Adha dénonce une “répression meurtrière” 

 

L’Action pour les droits humains et l'amitié (Adha) est montée au créneau après les violences survenues sur le campus social de l’Université Cheikh Anta Diop de Dakar (Ucad), qui ont coûté la vie à l’étudiant Abdoulaye Ba. Dans un communiqué rendu public hier, l’organisation condamne avec fermeté ce qu’elle qualifie de « répression meurtrière » et exige l’ouverture d’une enquête indépendante. Selon Adha, l’intervention des forces de l’ordre sur le campus constitue une « violation flagrante des principes fondamentaux des droits humains ». L’organisation se dit particulièrement indignée par le décès d’Abdoulaye Ba, présenté comme un jeune étudiant « sans lien avec les actes de violence ».
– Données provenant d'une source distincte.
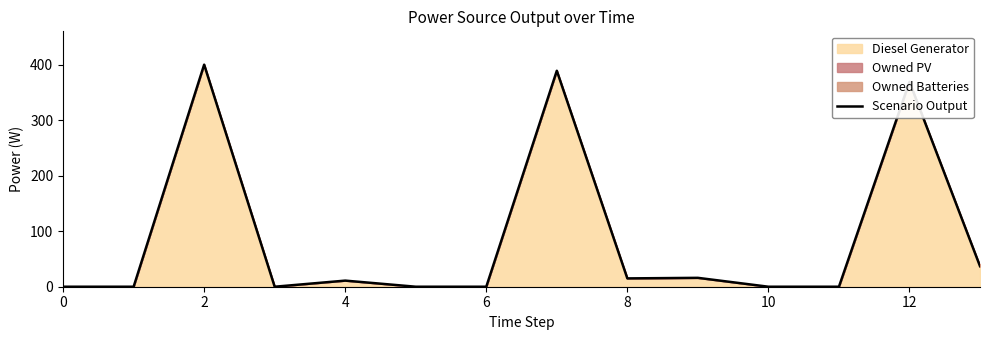

How many points are lower than both their immediate neighbors (excluding endpoints)?

2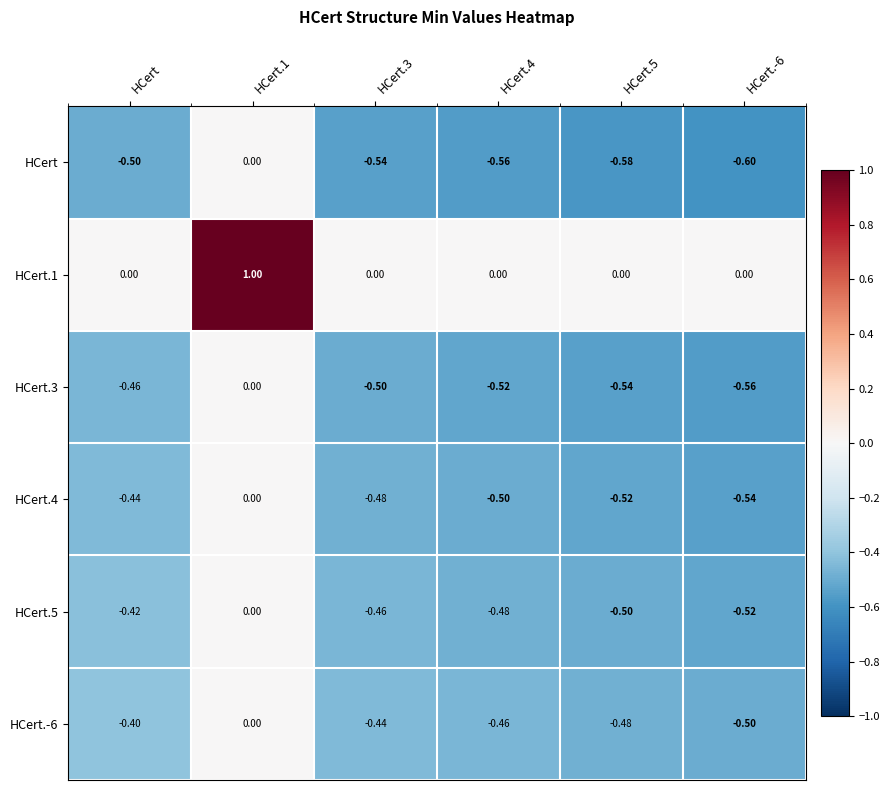

Which series has the widest spread of values?

HCert.1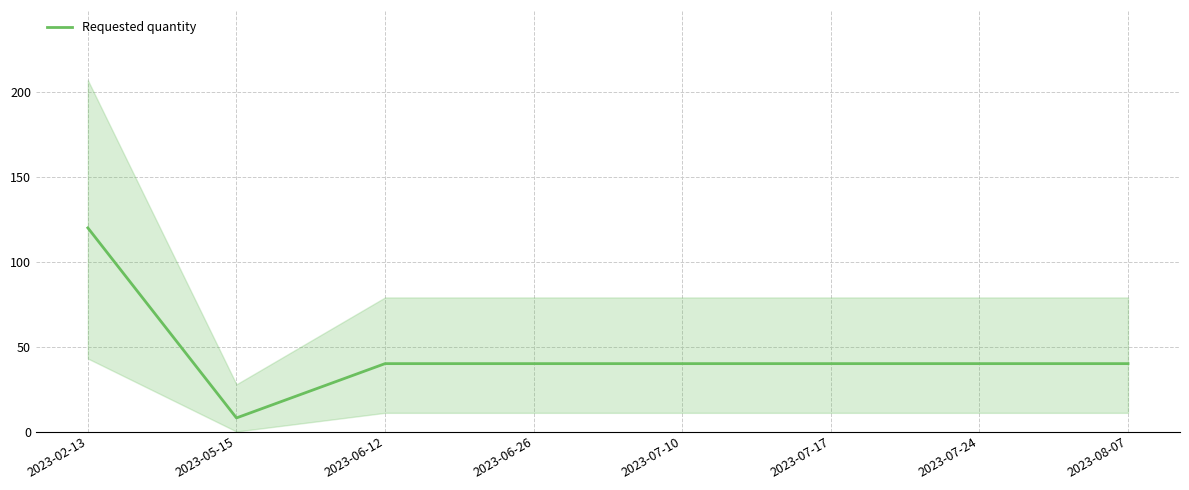

True or false: the data shows 26 at 2023-07-17.

False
D’après des témoignages évoqués dans le document, l’étudiant aurait été brutalisé dans sa chambre, un espace que l’ONG estime « inviolable ». Pour l’organisation, si ces faits sont confirmés, ils constitueraient de graves atteintes au droit à la vie, à l’intégrité physique et à la dignité humaine. « Rien ne peut justifier qu’un étudiant perde la vie sous les coups dans un campus universitaire », affirme Adha, rappelant que l’université ne saurait être assimilée à un « terrain d’opérations sécuritaires ».

...Face à la gravité des événements, l’ONG exige l’ouverture immédiate d’une enquête « indépendante, impartiale et crédible », qu’elle souhaite voir confiée à la Gendarmerie nationale, afin de faire toute la lumière sur les circonstances du décès et sur les violences signalées. Elle demande également que « toutes les responsabilités, à tous les niveaux », soient établies et que des sanctions, y compris pénales et administratives, soient prises contre les auteurs et les commanditaires présumés. Adha va plus loin en appelant à des démissions au sein de la chaîne de commandement ayant, selon elle, permis ou couvert cette intervention policière.

Elle rappelle que la protection des étudiants relève de la responsabilité de l’État et estime que « criminaliser la revendication et militariser les campus » sont des dérives incompatibles avec les principes d’un État de droit. L’organisation exprime enfin sa solidarité à la famille d’Abdoulaye Ba, à ses camarades et à l’ensemble de la communauté universitaire, tout en réaffirmant son exigence de vérité et de justice. « Plus jamais un étudiant ne doit mourir pour avoir été étudiant », conclut le communiqué.